Digging Into His Roots

Digging Into His Roots

By Octavio Serrano

Christian Buze left the comfortable life of a successful salesman to jump into the family business: Soul food.

Buze’s family background is in soul food. His grandparents were Mr. and Mrs. White, who owned Golden Rule Café, and his cousin is Larry White, owner of Lo Lo’s Chicken and Waffles. It took some time, but the Phoenix native deemed it time to leave his mark on Arizona’s food history.

Buze recently opened Scottsdale’s Root & Soul, a combination of the soul food recipes he has honed over the years. Instead, Buze adds his own twist to traditional Southern food by including strong spices to create bold flavors.

“A lot of the recipes I use are spinoffs of what my grandmother taught me. I definitely have my own twist on things, but everything is rooted in their work,” he says.

To bring those bold flavors to its menu, Buze meticulously perfects each dish. For instance, the catfish ($14) is flown in daily and Root & Soul has its own house-made seasoning.

The menu is more than fish. The Southern Fried Chicken ($14) comes with three pieces of chicken dipped in light buttermilk dredge and then fried in a cast iron skillet. Guests have an option of two sides.

“We brine our chicken 24 hours, we do a buttermilk dredge and everything is fried in cast iron skillets,” Buze says.

He recommends diners check out the specials.

The Big Daddy ($20) combines the best of both worlds and includes two pieces of chicken and a fillet of fish with a choice of three sides. The jambalaya ($14.50) is a blend of the Cajun shrimp, chicken and andouille sausage served with rice and topped with red onions. And for those looking for something familiar, the chicken and waffles ($14) are always a safe bet.

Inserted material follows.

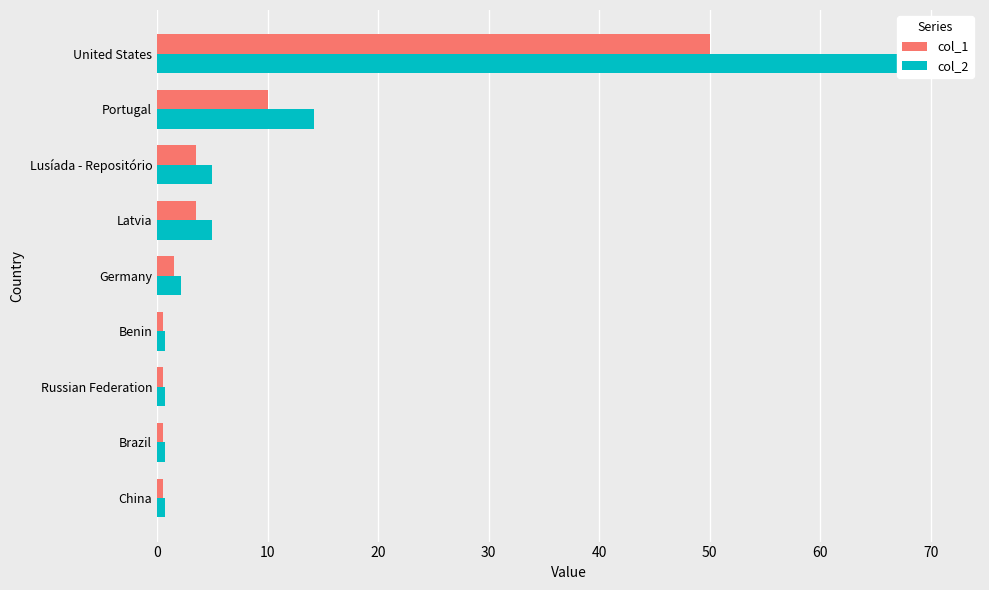

How many values in the col_1 series exceed 1?

5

Guests are guaranteed to get their hands dirty with these sandwiches. The Catfish Po’Boy ($12) comes with battered catfish filet on a fresh roll with aioli slaw. The Carolina Spicy Chicken Sandwich ($13) is a spicy chicken breast in a brioche bun with aioli slaw.

“The program is the process and I am very particular about how everything goes out,” Buze says.

Until January 2018, Buze spent 15 successful years in car sales. However, he knew his passion was food.

“I always dabbled in food. I had a couple of gourmet food trucks, but I never really committed myself to a restaurant,” Buze says.

Buze took the food plunge after telling his boss he was leaving to open a restaurant. Root & Soul was founded at the now-closed DeSoto Central Market. When the market closed abruptly in August 2018, Buze found himself locked out.

“(An employee) called me at 8 o’clock in the morning and says ‘hey, have you heard? Root & Soul is locked up,’ and I get in my car, fly down there and the doors are locked and chained up,” Buze says.

Root & Soul soon relocated to Scottsdale and the community has responded well.

“What is unique about this place is the food and the atmosphere. It is a place where you’re very comfortable sitting and relaxing and when most people eat here, they usually stay for like an hour,” Buze says.

Buze may be passionate and devoted to Root & Soul, but it won’t be his only restaurant. He is already looking at different concepts so he can be remembered as a food entrepreneur.

“I want my legacy to be that of a food entrepreneur who has several concepts,” Buze says. “I want my legacy to be very diversified.”